TORONTO - Canadian doctors are reporting what may be the first case of a new flu virus created after a child became co-infected with two influenza strains -- pandemic H1N1 and seasonal H3N2.
The 16-month-old boy from the Greater Toronto Area was admitted to a local hospital on January 24 and discharged home after about a 15-hour stay.
The child, who was suffering both respiratory and gastrointestinal symptoms, recovered from his illness without complications and none of his family members or other close contacts contracted the virus.
Doctors only discovered the toddler had been infected with an altered flu virus after testing of nasal-throat swabs turned up evidence of what's called "reassortment" -- genes from the H1N1 and H3N2 flu viruses had been swapped, creating a virus with a new genetic combination.
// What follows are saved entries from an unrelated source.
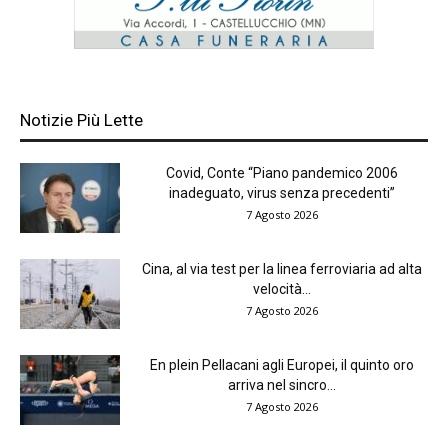
Notizie Più Lette
Covid, Conte “Piano pandemico 2006
inadeguato, virus senza precedenti”
7 Agosto 2026
Cina, al via test per la linea ferroviaria ad alta
velocità...
7 Agosto 2026
En plein Pellacani agli Europei, il quinto oro
arriva nel sincro...
7 Agosto 2026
"To the best of our knowledge, this is the first case of reassortment involving (pandemic) H1N1 and seasonal H3N2," said Dr. Jonathan Gubbay, a medical microbiologist at the Ontario Agency for Health Protection and Promotion.
"We can never definitely say it's the first ever, but we're pretty sure it is, that it hasn't been (previously) reported," he said in an interview.
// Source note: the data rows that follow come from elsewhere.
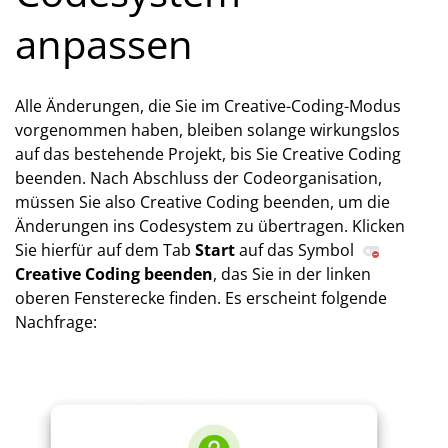
anpassen
Alle Änderungen, die Sie im Creative-Coding-Modus
vorgenommen haben, bleiben solange wirkungslos
auf das bestehende Projekt, bis Sie Creative Coding
beenden. Nach Abschluss der Codeorganisation,
müssen Sie also Creative Coding beenden, um die
Änderungen ins Codesystem zu übertragen. Klicken
Sie hierfür auf dem Tab
Start
auf das Symbol
Creative Coding beenden
, das Sie in der linken
oberen Fensterecke finden. Es erscheint folgende
Nachfrage:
Gubbay and colleagues who reported the case Thursday said the new virus is unlikely to pose a public health threat as the current seasonal flu vaccine protects against both H1N1 and H3N2, and it should provoke an antibody response against the combination virus as well.
"This was a bit of a serendipitous finding in the sense that they took two swabs and were able to see what we thought were discordant results but were in fact evidence he was infected with two influenza viruses," said Dr. Donald Low, microbiologist-in-chief at Toronto's Mount Sinai Hospital.
The lab culture of the child's saliva samples "grew up a virus which is a combination of the two," Low said. "What I guess it emphasizes is the potential for sort of a real-life experiment, how these two different viruses were able to recombine."
Low said the concern about genetic reassortment is that a brand new strain could be born which is far more virulent than either of its parent viruses and to which people have no natural immunity.
That's not the case with this microbe, he stressed.
"The thing that prevents us from this event really having much of a public health consequence is that we have vaccines that have been widely distributed for both types (of flu virus). So the H3N2 that is now in that child, in that new virus, is included in the yearly vaccine, as is the H1N1 that originally had infected the child.
"So you don't have a new virus being created that is going to be introduced into a large susceptible population."
Gubbay said testing at Ontario's Public Health Laboratory where he works and at the National Microbiology Lab in Winnipeg confirmed that the child's co-infection had produced the new flu strain, which arose from a cellular scrambling of the eight genes that make up influenza viruses.
"We can't really comment with just our one case how transmissible this virus may be; all we can say is we did not observe any transmission of this virus," said Gubbay.
"I think definitely it highlights the need for ongoing surveillance for these sort of events ... Obviously, if that child had not presented to hospital, we would not have known about it."